━━━━━ Material for the task ━━━━━

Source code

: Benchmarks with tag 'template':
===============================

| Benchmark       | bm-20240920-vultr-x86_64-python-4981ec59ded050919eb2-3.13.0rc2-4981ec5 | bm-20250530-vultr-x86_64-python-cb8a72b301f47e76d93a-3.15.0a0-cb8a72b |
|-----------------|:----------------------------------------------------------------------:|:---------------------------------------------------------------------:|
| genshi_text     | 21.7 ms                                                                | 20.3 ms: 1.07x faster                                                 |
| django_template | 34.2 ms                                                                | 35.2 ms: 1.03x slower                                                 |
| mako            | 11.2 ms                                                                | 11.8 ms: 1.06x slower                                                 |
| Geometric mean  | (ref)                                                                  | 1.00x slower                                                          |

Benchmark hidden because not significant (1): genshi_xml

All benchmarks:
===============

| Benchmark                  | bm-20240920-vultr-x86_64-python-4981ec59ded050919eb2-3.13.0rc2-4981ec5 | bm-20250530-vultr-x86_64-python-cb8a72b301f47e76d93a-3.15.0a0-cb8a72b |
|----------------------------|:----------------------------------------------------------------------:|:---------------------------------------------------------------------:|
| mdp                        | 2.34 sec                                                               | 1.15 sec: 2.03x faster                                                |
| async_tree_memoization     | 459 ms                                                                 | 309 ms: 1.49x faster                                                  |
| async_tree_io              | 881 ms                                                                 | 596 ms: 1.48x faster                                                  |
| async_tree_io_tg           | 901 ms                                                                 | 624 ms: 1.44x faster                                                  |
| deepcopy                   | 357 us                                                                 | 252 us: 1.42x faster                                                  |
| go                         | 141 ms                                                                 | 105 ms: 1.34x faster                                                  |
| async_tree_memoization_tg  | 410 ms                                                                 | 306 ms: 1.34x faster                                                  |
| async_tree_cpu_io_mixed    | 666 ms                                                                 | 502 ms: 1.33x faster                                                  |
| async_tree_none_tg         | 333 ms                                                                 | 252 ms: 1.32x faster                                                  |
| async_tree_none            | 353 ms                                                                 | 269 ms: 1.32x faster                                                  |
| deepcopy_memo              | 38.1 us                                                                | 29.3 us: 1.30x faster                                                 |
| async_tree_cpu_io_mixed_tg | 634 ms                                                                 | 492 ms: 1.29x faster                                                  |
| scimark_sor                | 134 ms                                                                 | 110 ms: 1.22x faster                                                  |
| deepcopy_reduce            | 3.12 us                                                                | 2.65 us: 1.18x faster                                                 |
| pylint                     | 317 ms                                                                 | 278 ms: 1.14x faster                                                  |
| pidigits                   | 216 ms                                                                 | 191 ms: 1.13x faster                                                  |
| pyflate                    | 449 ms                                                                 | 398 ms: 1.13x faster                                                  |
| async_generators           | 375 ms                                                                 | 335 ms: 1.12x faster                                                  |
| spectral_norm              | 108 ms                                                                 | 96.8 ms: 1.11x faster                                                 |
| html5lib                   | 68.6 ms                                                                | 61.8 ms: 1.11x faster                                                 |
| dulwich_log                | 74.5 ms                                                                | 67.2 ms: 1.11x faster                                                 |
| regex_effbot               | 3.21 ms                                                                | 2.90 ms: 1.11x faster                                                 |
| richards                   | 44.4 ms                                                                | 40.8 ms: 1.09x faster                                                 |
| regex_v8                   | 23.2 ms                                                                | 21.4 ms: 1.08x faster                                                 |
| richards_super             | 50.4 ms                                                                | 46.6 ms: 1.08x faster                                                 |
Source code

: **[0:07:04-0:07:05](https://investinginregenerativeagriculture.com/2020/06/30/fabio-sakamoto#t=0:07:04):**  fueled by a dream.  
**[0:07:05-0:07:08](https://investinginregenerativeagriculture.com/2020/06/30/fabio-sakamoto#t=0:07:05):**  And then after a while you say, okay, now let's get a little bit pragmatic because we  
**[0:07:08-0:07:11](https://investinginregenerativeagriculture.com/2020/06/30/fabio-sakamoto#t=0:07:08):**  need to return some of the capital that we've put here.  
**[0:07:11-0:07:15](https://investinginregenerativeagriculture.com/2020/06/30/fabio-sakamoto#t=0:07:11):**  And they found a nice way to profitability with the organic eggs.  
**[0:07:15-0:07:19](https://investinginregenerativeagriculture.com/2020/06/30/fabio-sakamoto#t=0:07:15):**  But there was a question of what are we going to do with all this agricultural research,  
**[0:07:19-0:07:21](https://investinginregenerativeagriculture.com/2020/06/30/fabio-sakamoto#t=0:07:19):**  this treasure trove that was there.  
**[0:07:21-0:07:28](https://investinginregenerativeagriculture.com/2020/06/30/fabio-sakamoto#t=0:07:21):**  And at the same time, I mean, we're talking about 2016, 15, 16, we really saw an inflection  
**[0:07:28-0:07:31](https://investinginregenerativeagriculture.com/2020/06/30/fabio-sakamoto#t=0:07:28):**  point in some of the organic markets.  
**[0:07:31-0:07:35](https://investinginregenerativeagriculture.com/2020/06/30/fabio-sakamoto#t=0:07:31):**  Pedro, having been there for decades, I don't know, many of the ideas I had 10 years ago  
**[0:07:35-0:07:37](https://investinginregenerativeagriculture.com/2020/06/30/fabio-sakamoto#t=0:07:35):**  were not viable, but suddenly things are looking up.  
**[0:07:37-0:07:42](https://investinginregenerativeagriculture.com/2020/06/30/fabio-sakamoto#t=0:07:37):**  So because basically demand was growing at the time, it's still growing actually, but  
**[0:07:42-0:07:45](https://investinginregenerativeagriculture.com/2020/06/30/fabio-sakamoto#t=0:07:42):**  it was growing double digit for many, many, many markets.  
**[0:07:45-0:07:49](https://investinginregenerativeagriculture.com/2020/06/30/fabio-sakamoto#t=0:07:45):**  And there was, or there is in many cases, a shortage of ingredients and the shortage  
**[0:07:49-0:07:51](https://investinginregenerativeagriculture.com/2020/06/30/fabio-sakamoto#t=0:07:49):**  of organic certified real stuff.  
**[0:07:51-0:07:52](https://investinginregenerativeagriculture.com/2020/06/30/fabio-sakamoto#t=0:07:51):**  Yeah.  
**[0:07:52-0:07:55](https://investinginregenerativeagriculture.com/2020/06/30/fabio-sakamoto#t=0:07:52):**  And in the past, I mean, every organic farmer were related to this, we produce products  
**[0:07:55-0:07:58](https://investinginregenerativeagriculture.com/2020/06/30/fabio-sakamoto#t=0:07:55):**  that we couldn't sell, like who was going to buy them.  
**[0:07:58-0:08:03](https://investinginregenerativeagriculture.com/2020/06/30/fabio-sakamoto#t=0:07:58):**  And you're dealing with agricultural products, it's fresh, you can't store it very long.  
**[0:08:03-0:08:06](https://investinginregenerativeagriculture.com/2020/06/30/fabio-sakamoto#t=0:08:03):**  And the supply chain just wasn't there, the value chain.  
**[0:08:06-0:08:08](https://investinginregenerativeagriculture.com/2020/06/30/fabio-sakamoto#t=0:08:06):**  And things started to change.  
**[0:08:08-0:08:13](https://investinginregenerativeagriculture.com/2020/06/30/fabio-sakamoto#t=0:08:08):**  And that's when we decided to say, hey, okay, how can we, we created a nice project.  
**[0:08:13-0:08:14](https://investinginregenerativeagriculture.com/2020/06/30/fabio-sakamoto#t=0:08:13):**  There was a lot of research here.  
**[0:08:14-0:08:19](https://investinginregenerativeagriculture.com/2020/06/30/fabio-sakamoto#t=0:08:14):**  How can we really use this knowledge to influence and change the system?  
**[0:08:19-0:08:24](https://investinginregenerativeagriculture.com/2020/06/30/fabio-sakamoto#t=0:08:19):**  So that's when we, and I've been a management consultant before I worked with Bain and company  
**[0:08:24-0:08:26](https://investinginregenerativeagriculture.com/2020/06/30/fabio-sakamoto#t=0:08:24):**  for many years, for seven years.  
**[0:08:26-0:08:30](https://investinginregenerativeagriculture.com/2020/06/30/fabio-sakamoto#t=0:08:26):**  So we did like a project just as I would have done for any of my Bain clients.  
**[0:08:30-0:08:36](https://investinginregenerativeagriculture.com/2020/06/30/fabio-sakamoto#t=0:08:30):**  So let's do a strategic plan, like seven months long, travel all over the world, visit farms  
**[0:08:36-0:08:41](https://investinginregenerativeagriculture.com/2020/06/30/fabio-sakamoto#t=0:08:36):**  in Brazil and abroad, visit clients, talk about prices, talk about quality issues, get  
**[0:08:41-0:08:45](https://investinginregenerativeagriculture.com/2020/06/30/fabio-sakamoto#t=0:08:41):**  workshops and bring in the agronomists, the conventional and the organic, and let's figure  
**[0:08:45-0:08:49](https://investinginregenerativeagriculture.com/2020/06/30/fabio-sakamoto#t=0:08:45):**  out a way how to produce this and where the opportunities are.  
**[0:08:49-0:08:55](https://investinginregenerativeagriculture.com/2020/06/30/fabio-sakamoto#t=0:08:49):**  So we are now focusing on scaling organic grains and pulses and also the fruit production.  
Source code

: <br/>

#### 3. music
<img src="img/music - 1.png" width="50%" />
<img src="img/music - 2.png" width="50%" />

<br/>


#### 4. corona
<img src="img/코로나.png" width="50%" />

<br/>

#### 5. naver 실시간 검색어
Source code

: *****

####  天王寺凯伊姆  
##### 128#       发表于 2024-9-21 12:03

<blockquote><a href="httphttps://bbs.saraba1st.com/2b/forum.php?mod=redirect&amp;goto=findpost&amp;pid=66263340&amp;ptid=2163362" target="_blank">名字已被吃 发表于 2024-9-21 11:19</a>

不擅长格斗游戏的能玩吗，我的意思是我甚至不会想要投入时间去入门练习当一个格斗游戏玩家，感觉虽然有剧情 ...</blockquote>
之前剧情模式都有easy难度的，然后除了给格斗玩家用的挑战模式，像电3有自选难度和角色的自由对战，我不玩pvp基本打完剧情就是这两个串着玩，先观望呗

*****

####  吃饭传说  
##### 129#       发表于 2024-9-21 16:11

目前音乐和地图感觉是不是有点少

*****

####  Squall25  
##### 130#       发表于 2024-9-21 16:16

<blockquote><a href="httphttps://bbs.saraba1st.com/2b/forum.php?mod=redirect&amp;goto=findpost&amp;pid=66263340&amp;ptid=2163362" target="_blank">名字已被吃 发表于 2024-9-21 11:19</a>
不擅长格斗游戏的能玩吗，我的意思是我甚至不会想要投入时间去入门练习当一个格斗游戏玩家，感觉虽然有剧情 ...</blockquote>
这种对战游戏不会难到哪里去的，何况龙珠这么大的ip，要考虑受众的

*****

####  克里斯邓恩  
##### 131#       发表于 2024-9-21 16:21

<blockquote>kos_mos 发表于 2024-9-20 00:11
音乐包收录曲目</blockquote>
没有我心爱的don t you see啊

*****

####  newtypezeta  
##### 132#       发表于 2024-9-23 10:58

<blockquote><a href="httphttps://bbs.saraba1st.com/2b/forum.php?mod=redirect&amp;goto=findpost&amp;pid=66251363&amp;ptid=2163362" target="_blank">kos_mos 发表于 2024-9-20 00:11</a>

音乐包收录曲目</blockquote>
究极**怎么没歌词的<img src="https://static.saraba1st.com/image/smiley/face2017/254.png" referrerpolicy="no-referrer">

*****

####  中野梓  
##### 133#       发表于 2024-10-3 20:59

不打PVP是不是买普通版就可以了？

━━━━━

■ Task to complete: Write out exactly the lines above between the line with "11.8 ms: 1.06x" and the line with "Benchmark hidden because", inclusive, and nothing beyond them.

■ Finished task:
| mako            | 11.2 ms                                                                | 11.8 ms: 1.06x slower                                                 |
| Geometric mean  | (ref)                                                                  | 1.00x slower                                                          |

Benchmark hidden because not significant (1): genshi_xml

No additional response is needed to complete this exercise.